After turning our eyes away from the fear narratives of the media the next thing we need to do to is to re-establish some semblance of order to our life. For when a crisis severely disrupts our patterns and for an extended period of time, our selfhood is at risk the more passive we become. Instead of filling our days drifting from one mindless distraction to another we should devote our time to more rewarding activities. We can create things, learn things, build things, fix things, we can focus on developing new habits or ridding ourselves of destructive ones, we just need to fill the void engendered by the crisis with activities that give our days some sort of structure, meaning, and feeling of accomplishment. Doing this may be the difference between descending into the disoriented state of a disintegrating self and remaining stable throughout the duration of the crisis.

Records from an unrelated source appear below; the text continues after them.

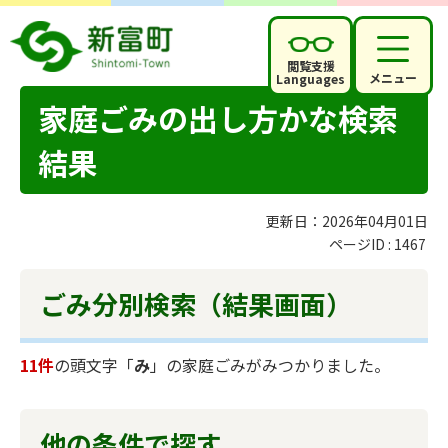
閲覧支援
メニュー
Languages
家庭ごみの出し方かな検索
結果
更新日：2026年04月01日
ページID :
1467
ごみ分別検索
（結果画面）
11件
の頭文字「
み
」の
家庭ごみ
がみつかりました。
他の条件で探す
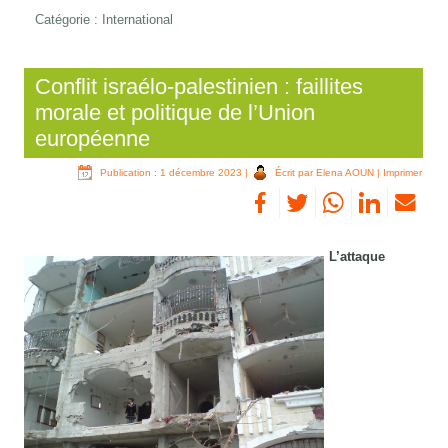
Catégorie :
International
Conflit israélo-palestinien : faillites
morale et politique de l’Union
européenne
Publication : 1 décembre 2023
|
Écrit par Elena AOUN
|
Imprimer
L’attaque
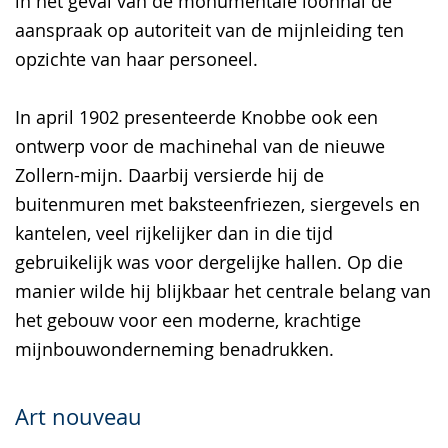
in het geval van de monumentale loonhal de
aanspraak op autoriteit van de mijnleiding ten
opzichte van haar personeel.
In april 1902 presenteerde Knobbe ook een
ontwerp voor de machinehal van de nieuwe
Zollern-mijn. Daarbij versierde hij de
buitenmuren met baksteenfriezen, siergevels en
kantelen, veel rijkelijker dan in die tijd
gebruikelijk was voor dergelijke hallen. Op die
manier wilde hij blijkbaar het centrale belang van
het gebouw voor een moderne, krachtige
mijnbouwonderneming benadrukken.
Art nouveau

While there are an endless variety of activities that can be used to re-establish some sort of order to our life, there is one project that may be particularly useful at this time and this project builds on the mantra of many a politician which is never to let a good crisis go to waste. For while a crisis can make us more prone to a psychological breakdown, such times are also ripe for achieving what is called a psychological breakthrough. The breakthrough is the mirror opposite of the breakdown as our sense of self does not lose touch with reality as in psychosis, nor does it descend into utter apathy and despair as in depression, but instead one’s sense of self is re-ordered around values and patterns of life that are more resilient and functionally adaptive. In times of great disorder silver linings can still be found and in the next video we will explore how for the bold few a time of crisis can be turned into a great opportunity:

“What a caterpillar calls the end of the world,” wrote Richard Bach “the master calls a butterfly.”